NEW ORLEANS (March 29, 2019) – Three months past the expected completion of the flood mitigation project here at Dillard, 95 percent of the work is done, according to Facilities Director Adonis Woods, who wants students to understand the difference between mitigation and elimination of flooding.
Freshman Jalen Moore, a theatre major and on-campus resident, was among students who complained recently that the project had not fixed flooding woes on campus because it still floods when it rains.
However, Woods suggested new students speak with seniors and faculty and staff to learn what used to happen when it rained: Campus streets flooded and sidewalks were impassable. He said campus pedestrians used to need “boots up to their knees.”
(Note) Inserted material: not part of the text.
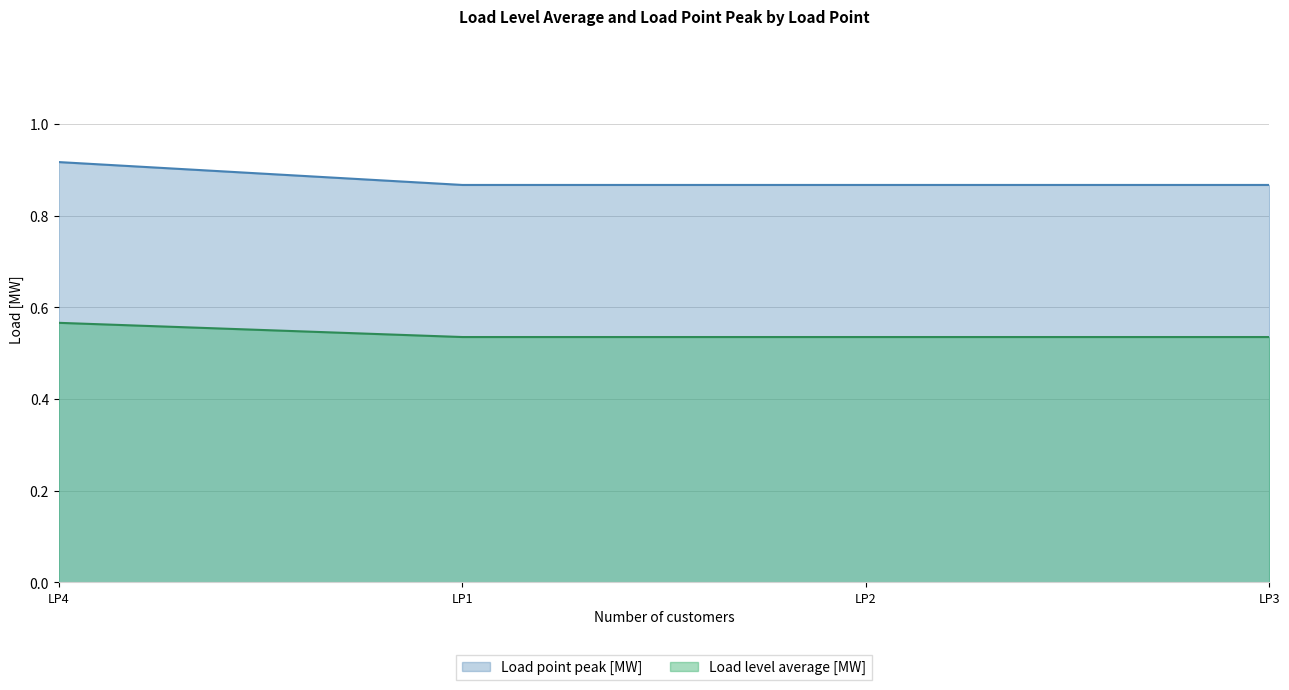

At which label does Load level average [MW] reach its minimum?

LP1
“Mitigation doesn’t mean elimination,” Woods said. The project has lessened the impact of rain events. While he conceded different elevations on sidewalks mean some puddling still occurs, Woods said the $6.5 million project has made a major difference.
“Some areas might get water, but it doesn’t stand long” now, he said. “We have truly achieved our objectives” by lessening the effect of a significant rain event.
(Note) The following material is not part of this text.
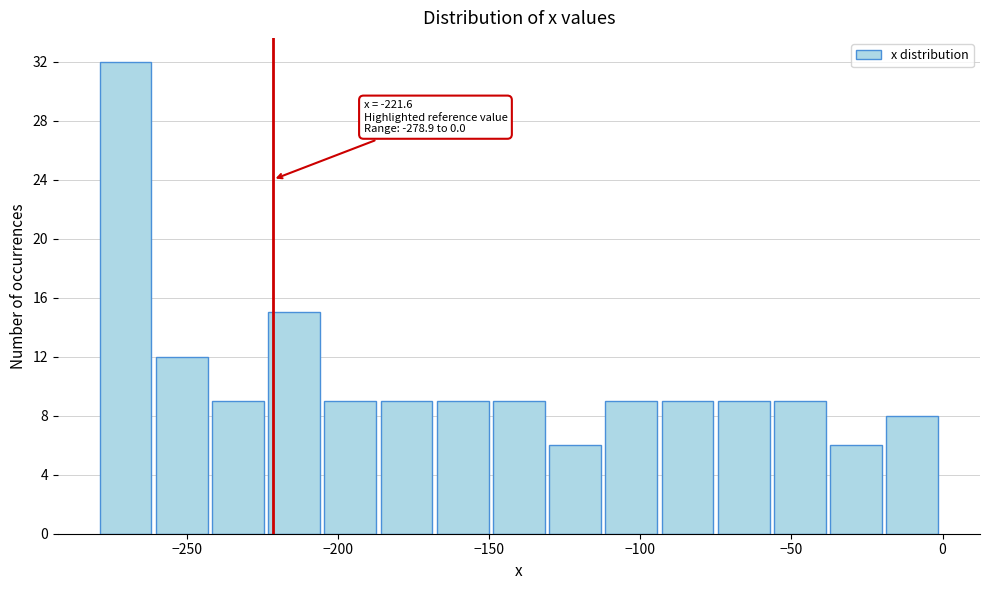

Around what value on the x-axis is the tallest bar? Give the approximate position of its centre, as read against the axis.

-270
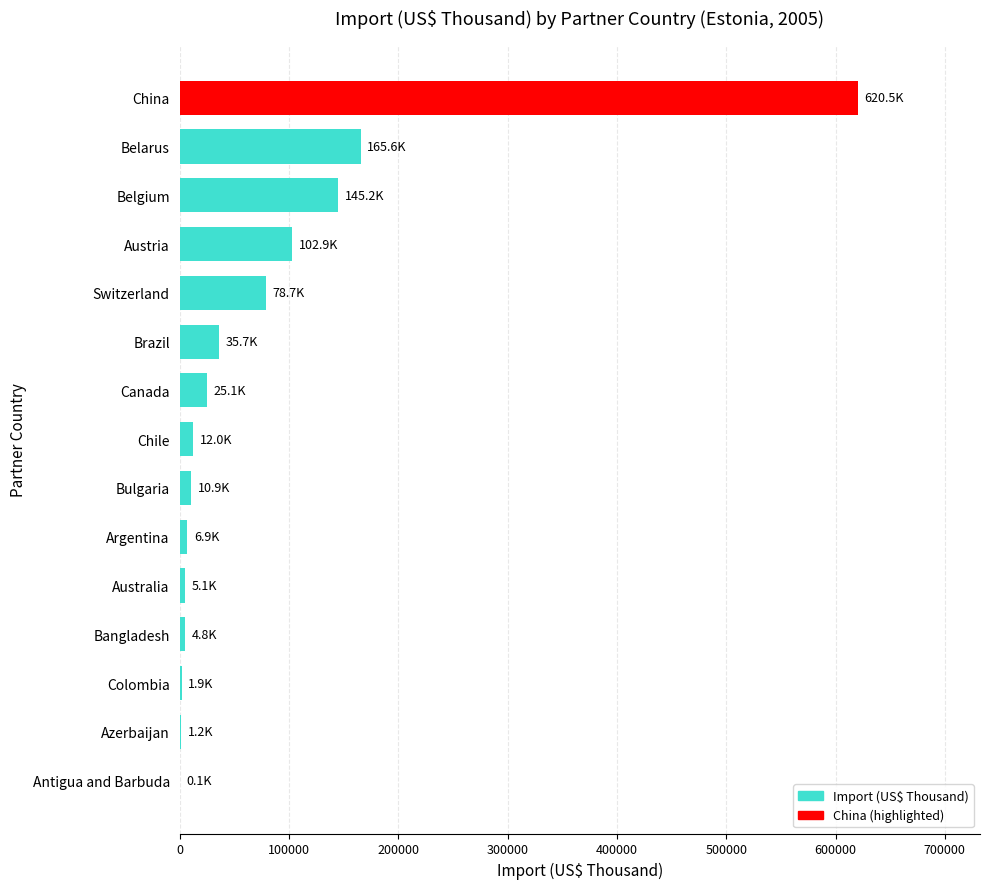

What is the greatest value displayed?

620477.2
The director pointed out that most people know the topography of New Orleans is like a bowl, but what some might not know is that Gentilly actually sits on a ridge, which means the property “actually sits on an even lower area; that’s the reason why we have so much flooding.”
The project included changing some elevations, creating bioswales, so that water from the front of the campus can drain to retention ponds in the back of the campus, an environmentally friendly process that requires gravity rather than pumps. The ponds are designed to hold the water about 24 to 72 hours to put less pressure on city pumping stations and help the community beyond Dillard, Woods said.
Woods said his team is in a “full-court press” to get the campus ready for graduation: Contractors are installing sprinkler systems, grass is being fertilized; caterpillars are being eliminated in the trees; and flowers planted.
The goal, he said, is to have The Avenue of the Oaks look like a golf course.